Cannondale Jekyll Lefty MTB - the muddy one which keeps tipping me into gorse bushes!

Comments

  • nicklouse
    nicklouse Posts: 50,673
    as you say. (dont forget the spacers).

    have a read of the info on parktools for how toos.
    "Do not follow where the path may lead, Go instead where there is no path, and Leave a Trail."
    Parktools :?:SheldonBrown
  • Berk Bonebonce
    Berk Bonebonce Posts: 1,245
    markp2 wrote:
    Is is as simple as buying some forks and a threadless bearing set and putting it together?

    Kind of.

    You are replacing suspension forks so be careful on which new forks you buy. Some rigid forks are described as 'suspension corrected', but this term is perhaps not the best because travel on suspension forks varies. Buy your forks from a reputable source.
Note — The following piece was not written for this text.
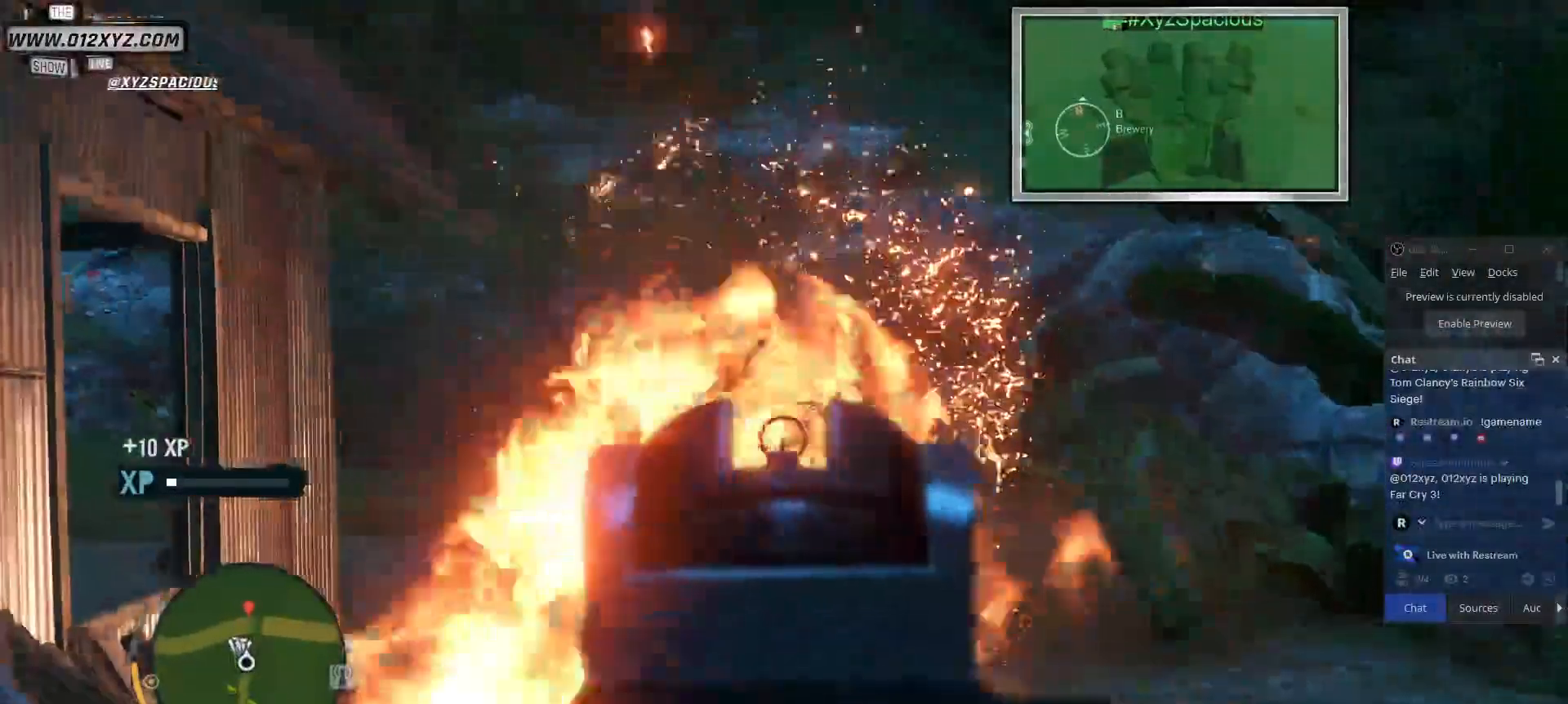
{"keys": ["a", "s"], "mouse": [], "events": [[167, "mouse_left", "up"], [200, "a", "down"], [200, "mouse_right", "up"]]}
    Fitting the forks is perhaps a job for a shop. You need a headcup remover to remove the old bearing cups in the headtube. You need a crown race setter to set the bearing race onto the crown of the new fork. You need a steerer tube cutting guide, hacksaw and vice. And you might want a star-fangled nut setter as well.
  • The Rookie
    The Rookie Posts: 27,812
    Fitting the forks is perhaps a job for a shop. You need a headcup remover to remove the old bearing cups in the headtube. You need a crown race setter to set the bearing race onto the crown of the new fork. .
    Just a hammer and screwdriver used carefully will do those jobs.

    Simon
    Currently riding a Whyte T130C, X0 drivetrain, Magura Trail brakes converted to mixed wheel size (homebuilt wheels) with 140mm Fox 34 Rhythm and RP23 suspension. 12.2Kg.
  • markp2
    markp2 Posts: 162
    Thanks for the guidance. I have some of the tools mentioned and do the job fairly regularly on the family and friends fleet.
    I am looking for forks which have a crown to axle length of 460mm with v-brake pivots and hole for mudguard mounting, but they seem pretty thin on the ground. eXotic do one of the right length with v-brake mounts but without the mudguard bit.
    Any suggestions of where to look?

    Another idea I had was to buy a regular 420mm fork and put an alloy spacer under the bottom bearing to make up the length. I know this can't be done with a traditional threaded headset, but would it be OK with an aheadset?

    Cheers, Mark
    Genesis Croix de Fer - my new commuting mount
    Saracen Hytrail - the workhorse - now pensioned off
    Kinetic-One FK1 roadie - the fast one - hairy legs though!
    Cannondale Jekyll Lefty MTB - the muddy one which keeps tipping me into gorse bushes!
  • warpcow
    warpcow Posts: 1,448
    Kona, Salsa and Surly do nice steel forks with all the fittings for V-brakes, racks and mud-guards.

    Why do you need 460mm? 100mm 'corrected' rigid forks are usually only 440mm.

    Edir: Aah, I assumed 26" wheels. A Surly Karate Monkey fork would work.